____ Task inputs
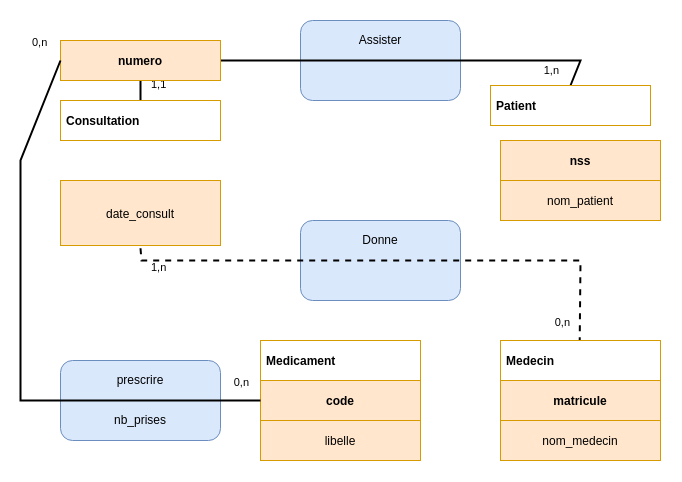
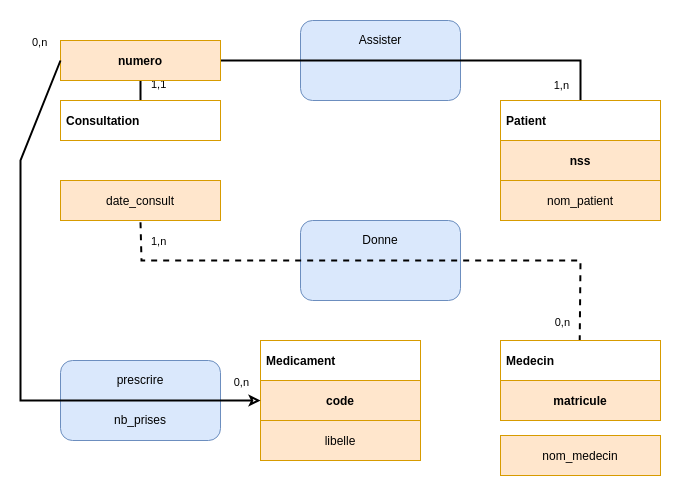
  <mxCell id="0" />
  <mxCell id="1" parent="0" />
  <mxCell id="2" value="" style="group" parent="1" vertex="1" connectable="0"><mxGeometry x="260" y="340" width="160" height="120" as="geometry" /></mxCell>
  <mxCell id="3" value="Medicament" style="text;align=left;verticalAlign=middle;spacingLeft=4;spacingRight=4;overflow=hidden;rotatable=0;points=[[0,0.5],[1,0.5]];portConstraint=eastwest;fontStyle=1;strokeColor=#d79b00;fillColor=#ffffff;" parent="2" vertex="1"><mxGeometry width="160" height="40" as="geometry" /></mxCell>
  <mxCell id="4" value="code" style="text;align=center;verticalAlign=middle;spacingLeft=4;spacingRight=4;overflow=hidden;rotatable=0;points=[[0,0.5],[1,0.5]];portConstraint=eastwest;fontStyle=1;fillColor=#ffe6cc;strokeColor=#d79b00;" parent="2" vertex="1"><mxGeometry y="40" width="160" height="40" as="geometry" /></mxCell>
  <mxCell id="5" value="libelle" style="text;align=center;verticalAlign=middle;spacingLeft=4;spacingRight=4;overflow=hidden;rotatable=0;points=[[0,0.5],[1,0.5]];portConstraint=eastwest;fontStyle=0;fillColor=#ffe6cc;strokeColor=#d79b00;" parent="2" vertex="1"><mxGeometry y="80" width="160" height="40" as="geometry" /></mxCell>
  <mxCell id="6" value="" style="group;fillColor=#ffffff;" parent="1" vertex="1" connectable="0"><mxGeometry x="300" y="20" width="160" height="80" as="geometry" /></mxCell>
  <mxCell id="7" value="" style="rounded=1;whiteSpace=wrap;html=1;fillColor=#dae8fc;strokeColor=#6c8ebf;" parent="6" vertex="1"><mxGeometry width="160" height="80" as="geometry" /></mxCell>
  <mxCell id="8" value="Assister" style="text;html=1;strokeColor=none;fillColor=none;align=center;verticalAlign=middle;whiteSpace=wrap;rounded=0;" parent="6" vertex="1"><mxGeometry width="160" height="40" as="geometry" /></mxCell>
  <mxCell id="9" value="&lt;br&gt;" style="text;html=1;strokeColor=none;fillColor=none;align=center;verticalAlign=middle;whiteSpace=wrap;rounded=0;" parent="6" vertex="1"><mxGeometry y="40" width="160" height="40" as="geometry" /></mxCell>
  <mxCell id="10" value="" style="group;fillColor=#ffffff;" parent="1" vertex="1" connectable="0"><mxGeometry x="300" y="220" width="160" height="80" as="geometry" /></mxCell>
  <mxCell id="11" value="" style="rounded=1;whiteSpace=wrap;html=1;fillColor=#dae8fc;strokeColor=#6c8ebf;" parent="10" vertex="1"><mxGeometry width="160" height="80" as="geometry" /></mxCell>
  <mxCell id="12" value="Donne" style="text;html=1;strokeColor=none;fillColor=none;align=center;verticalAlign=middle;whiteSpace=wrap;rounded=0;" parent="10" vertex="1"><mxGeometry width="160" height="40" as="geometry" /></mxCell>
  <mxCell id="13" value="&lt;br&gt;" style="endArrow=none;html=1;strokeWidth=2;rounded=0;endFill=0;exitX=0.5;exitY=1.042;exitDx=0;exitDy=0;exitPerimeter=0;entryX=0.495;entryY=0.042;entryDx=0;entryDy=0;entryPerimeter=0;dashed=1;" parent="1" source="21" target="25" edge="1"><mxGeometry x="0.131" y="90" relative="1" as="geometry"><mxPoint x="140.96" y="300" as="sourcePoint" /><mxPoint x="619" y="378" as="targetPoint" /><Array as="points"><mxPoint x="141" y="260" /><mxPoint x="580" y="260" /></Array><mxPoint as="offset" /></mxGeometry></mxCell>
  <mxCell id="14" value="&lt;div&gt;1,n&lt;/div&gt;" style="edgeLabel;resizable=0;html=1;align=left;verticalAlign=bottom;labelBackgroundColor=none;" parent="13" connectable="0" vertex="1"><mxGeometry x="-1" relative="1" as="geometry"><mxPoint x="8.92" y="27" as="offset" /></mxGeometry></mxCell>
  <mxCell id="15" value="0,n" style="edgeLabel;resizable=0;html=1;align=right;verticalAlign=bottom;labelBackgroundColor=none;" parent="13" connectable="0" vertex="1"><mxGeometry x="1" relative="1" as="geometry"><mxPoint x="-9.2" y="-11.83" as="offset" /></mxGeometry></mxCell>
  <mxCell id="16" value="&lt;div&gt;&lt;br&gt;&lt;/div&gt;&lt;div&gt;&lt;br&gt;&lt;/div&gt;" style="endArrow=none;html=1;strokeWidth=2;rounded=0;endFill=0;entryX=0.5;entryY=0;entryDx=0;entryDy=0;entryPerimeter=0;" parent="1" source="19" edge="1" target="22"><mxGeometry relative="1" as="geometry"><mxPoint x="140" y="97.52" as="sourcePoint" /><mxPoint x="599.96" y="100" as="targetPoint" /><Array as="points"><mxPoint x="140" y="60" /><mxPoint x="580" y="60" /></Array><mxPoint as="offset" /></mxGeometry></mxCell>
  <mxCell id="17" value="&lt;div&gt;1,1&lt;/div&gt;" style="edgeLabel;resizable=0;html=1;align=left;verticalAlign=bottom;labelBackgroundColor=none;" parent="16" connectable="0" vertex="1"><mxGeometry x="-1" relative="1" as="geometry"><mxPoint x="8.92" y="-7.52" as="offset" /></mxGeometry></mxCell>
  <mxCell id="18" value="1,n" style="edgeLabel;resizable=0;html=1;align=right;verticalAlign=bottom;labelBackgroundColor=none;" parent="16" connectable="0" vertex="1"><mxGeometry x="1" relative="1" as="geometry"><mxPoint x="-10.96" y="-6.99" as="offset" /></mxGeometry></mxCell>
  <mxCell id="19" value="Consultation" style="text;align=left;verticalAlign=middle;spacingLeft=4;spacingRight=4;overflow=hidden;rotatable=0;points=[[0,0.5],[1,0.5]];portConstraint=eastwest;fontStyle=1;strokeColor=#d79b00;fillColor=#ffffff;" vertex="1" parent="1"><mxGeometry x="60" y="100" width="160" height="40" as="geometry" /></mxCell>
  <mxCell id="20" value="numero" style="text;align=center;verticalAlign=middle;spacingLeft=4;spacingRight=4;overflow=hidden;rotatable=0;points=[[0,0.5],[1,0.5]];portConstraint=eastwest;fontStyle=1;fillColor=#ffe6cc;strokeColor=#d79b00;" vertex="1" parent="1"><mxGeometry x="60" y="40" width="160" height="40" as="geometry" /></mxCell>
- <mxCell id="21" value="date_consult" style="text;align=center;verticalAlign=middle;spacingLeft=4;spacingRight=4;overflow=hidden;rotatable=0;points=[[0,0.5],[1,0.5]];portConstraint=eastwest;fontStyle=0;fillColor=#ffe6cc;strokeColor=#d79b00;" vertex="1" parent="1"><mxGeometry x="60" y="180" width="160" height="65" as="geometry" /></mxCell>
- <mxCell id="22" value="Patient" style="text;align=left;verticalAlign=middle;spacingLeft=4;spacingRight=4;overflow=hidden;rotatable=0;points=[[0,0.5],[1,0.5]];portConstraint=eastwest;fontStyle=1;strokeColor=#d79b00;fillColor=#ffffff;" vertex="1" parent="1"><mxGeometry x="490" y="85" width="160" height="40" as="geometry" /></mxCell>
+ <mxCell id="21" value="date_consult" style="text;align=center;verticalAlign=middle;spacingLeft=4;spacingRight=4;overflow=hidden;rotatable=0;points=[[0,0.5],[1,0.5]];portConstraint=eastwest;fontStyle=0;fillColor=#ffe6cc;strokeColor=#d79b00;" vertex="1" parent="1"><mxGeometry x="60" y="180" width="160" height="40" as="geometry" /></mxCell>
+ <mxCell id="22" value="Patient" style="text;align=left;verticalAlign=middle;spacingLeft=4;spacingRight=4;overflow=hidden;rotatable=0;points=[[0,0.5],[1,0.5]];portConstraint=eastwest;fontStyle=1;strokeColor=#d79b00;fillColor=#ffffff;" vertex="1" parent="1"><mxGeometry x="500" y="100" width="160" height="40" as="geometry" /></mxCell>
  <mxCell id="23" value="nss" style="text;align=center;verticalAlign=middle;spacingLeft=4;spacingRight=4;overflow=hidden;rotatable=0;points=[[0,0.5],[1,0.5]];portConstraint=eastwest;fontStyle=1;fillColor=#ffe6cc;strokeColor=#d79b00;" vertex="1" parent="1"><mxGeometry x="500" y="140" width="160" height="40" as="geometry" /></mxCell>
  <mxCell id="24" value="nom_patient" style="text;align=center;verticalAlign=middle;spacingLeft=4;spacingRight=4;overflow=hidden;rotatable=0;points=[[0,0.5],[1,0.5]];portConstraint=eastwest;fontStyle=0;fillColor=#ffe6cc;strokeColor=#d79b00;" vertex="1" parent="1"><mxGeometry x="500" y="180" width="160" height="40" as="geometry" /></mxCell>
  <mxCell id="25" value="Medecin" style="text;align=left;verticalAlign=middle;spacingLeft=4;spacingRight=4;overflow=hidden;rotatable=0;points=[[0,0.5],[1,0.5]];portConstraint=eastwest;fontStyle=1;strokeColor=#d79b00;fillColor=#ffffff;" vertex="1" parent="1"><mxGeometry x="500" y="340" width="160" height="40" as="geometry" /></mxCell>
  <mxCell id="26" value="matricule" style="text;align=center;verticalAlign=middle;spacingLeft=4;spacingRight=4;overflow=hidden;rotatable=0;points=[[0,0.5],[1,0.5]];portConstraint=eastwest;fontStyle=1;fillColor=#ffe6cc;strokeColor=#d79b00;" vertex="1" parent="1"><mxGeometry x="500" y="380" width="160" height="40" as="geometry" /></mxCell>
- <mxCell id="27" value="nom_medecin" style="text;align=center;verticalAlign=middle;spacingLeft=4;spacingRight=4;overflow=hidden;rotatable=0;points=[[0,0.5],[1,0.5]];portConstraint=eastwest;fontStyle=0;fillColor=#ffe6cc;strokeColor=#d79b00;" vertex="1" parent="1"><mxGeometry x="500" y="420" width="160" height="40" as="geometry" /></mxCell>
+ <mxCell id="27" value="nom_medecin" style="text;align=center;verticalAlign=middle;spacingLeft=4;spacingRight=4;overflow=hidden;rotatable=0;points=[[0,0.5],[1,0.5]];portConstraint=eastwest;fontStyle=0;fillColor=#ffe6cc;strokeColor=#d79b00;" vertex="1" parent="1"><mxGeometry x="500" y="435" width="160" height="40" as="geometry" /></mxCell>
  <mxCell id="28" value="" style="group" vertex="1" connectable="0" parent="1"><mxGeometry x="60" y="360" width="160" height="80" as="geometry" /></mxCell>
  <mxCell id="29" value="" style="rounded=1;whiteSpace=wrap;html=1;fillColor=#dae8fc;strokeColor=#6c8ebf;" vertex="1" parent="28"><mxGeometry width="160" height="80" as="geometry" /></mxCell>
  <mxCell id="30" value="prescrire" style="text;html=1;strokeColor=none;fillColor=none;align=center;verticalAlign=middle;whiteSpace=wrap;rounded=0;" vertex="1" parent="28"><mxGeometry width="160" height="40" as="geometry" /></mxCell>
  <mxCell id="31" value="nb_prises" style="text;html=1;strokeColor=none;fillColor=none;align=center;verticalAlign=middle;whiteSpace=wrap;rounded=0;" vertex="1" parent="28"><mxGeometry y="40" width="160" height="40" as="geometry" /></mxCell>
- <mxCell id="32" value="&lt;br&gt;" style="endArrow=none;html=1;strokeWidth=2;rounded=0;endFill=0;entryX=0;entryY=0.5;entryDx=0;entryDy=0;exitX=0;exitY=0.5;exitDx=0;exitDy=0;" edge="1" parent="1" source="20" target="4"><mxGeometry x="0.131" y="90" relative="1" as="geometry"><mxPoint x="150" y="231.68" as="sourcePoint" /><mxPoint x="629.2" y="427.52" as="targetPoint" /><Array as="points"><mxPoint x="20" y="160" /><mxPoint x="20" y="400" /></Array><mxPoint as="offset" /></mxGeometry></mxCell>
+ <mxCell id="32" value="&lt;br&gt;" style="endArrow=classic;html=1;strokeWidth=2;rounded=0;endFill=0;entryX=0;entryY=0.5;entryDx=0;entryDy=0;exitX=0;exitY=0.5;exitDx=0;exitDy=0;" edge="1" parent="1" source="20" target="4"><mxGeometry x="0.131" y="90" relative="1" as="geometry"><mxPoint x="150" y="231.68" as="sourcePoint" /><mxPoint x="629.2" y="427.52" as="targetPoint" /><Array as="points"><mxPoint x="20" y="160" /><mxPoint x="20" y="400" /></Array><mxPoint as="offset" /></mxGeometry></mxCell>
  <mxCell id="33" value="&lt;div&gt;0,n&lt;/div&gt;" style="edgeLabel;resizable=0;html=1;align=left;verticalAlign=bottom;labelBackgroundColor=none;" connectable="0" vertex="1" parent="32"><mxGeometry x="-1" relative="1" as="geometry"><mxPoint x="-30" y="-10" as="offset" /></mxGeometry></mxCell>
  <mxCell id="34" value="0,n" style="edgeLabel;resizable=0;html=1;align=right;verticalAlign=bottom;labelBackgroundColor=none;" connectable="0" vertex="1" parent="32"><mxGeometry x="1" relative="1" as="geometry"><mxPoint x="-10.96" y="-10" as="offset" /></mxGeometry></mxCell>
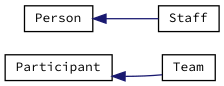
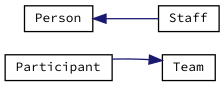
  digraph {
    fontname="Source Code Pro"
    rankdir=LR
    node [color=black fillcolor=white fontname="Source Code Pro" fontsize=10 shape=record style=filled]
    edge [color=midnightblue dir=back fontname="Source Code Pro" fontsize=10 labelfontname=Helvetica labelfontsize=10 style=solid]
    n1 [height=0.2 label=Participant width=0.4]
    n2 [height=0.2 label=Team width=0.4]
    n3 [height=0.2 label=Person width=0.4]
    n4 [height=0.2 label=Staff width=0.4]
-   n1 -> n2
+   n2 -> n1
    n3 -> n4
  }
________
§ Given exercise:
Count the lines of the material above that contain the string "fontname", matching case exactly, and give only the number.

§ Answer in full:
3